### [Text segment]
This project provides a comprehensive framework for processing, visualizing, and modeling accelerometer and gyroscope data from fitness trackers. The goal is to create machine learning models that can classify barbell exercises and count repetitions.
- Introduction
- Data Conversion and Cleaning
- Data Visualization
- Outlier Detection
- Feature Engineering
- Predictive Modeling
- Repetition Counting Algorithm
- Final Results
- Interesting Techniques Used
- Libraries and Technologies
- Project Structure
- Key Directories
- External Libraries
This project aims to analyze sensor data collected from a MetaMotion fitness tracker to classify different barbell exercises and accurately count repetitions. It falls under the realm of the quantified self, leveraging machine learning techniques to interpret wearable device data.
Raw data from the MetaMotion sensor is converted and read from CSV files. The data is split and cleaned to prepare it for analysis, ensuring that it is in a usable format for subsequent steps.
Time series data from the accelerometer and gyroscope are visualized to understand patterns and behaviors. Plotting this data helps in identifying trends and anomalies that may affect model performance.
Outliers in the dataset are detected and handled using techniques like Chauvenet’s Criterion and the Local Outlier Factor. This step is crucial to improve the quality of the data and the reliability of the models.
- Chauvenet’s Criterion: A statistical method to identify and remove outliers from normally distributed data.
- Local Outlier Factor: An algorithm to find anomalies in data based on density deviations.
Features are engineered from the raw data to enhance model performance. Techniques include:
- Frequency Analysis: Using Fast Fourier Transform (FFT) to move data to the frequency domain.
- Low Pass Filter: Applying filters to remove noise and smooth the data.
- Principal Component Analysis (PCA): Reducing data dimensionality while retaining significant variance.
- Clustering: Grouping similar data points to identify patterns.
Multiple machine learning models are trained and evaluated:
- Naive Bayes Classifier: A probabilistic model based on Bayes' theorem with strong independence assumptions.
- Support Vector Machines (SVMs): Models that find the optimal hyperplane for classification tasks.
- Random Forest: An ensemble learning method using multiple decision trees.
- Neural Networks: Models inspired by the human brain structure, capable of capturing complex patterns.
- K-Nearest Neighbors (KNN): A non-parametric method used for classification based on feature similarity.
- Decision Trees: Models that make decisions based on feature values, forming a tree-like structure.
A custom algorithm is developed to accurately count exercise repetitions. This involves analyzing the processed sensor data to detect cycles corresponding to individual repetitions.
The final results of the classification models are presented using a confusion matrix, which visually represents the performance by showing the correctly and incorrectly classified instances for each exercise category. This allows for a comprehensive evaluation of the model's accuracy and the identification of any misclassifications.
-
Fast Fourier Transform (FFT): Utilized in the
FrequencyAbstraction.py
module for frequency domain analysis. FFT helps identify dominant frequencies in sensor data. -
Principal Component Analysis (PCA): Implemented in the
DataTransformation.py
module for dimensionality reduction. PCA reduces data complexity while retaining significant features. -
Rolling Window Calculations: Used in the
TemporalAbstraction.py
module to compute statistical aggregations over time windows, capturing temporal patterns. -
Forward Feature Selection: Employed in the
LearningAlgorithms.py
module to iteratively select the most significant features for classification.

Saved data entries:
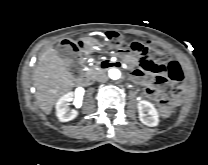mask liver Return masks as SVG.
Returning a JSON list of instances; mask_svg holds the SVG:
<instances>
[{"label":"liver","mask_w":208,"mask_h":165,"mask_svg":"<svg viewBox=\"0 0 208 165\" xmlns=\"http://www.w3.org/2000/svg\"><path fill=\"white\" fill-rule=\"evenodd\" d=\"M33 85L37 103L45 114H50L56 101L74 86L71 72L53 47L39 57Z\"/></svg>","instance_id":"1"}]
</instances>
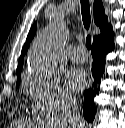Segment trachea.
<instances>
[{"mask_svg": "<svg viewBox=\"0 0 125 128\" xmlns=\"http://www.w3.org/2000/svg\"><path fill=\"white\" fill-rule=\"evenodd\" d=\"M81 2V12H82V20L86 30H89L91 23L90 16V4L89 0H80ZM86 47L87 49H91V36L88 35L86 38Z\"/></svg>", "mask_w": 125, "mask_h": 128, "instance_id": "trachea-1", "label": "trachea"}]
</instances>
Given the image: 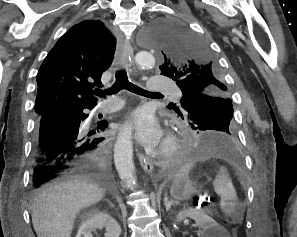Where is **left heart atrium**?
Listing matches in <instances>:
<instances>
[{
    "instance_id": "1",
    "label": "left heart atrium",
    "mask_w": 297,
    "mask_h": 237,
    "mask_svg": "<svg viewBox=\"0 0 297 237\" xmlns=\"http://www.w3.org/2000/svg\"><path fill=\"white\" fill-rule=\"evenodd\" d=\"M130 126L139 144L154 147L160 142L161 127L151 111L146 109L134 111L130 118Z\"/></svg>"
}]
</instances>
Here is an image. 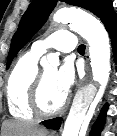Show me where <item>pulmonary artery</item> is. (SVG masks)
<instances>
[{
    "instance_id": "obj_1",
    "label": "pulmonary artery",
    "mask_w": 117,
    "mask_h": 136,
    "mask_svg": "<svg viewBox=\"0 0 117 136\" xmlns=\"http://www.w3.org/2000/svg\"><path fill=\"white\" fill-rule=\"evenodd\" d=\"M76 47L77 39L75 34L68 29H60L44 39L35 41L31 50L41 55L52 49L70 52Z\"/></svg>"
}]
</instances>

### [Goal]
Answer these about the fitness tracker project text:
1. From which fitness tracker was the sensor data collected?
2. Which module implements Principal Component Analysis?
3. What is used to present the final results of the classification models?

### [Answer to the problem]
1. A MetaMotion fitness tracker
2. DataTransformation.py
3. A confusion matrix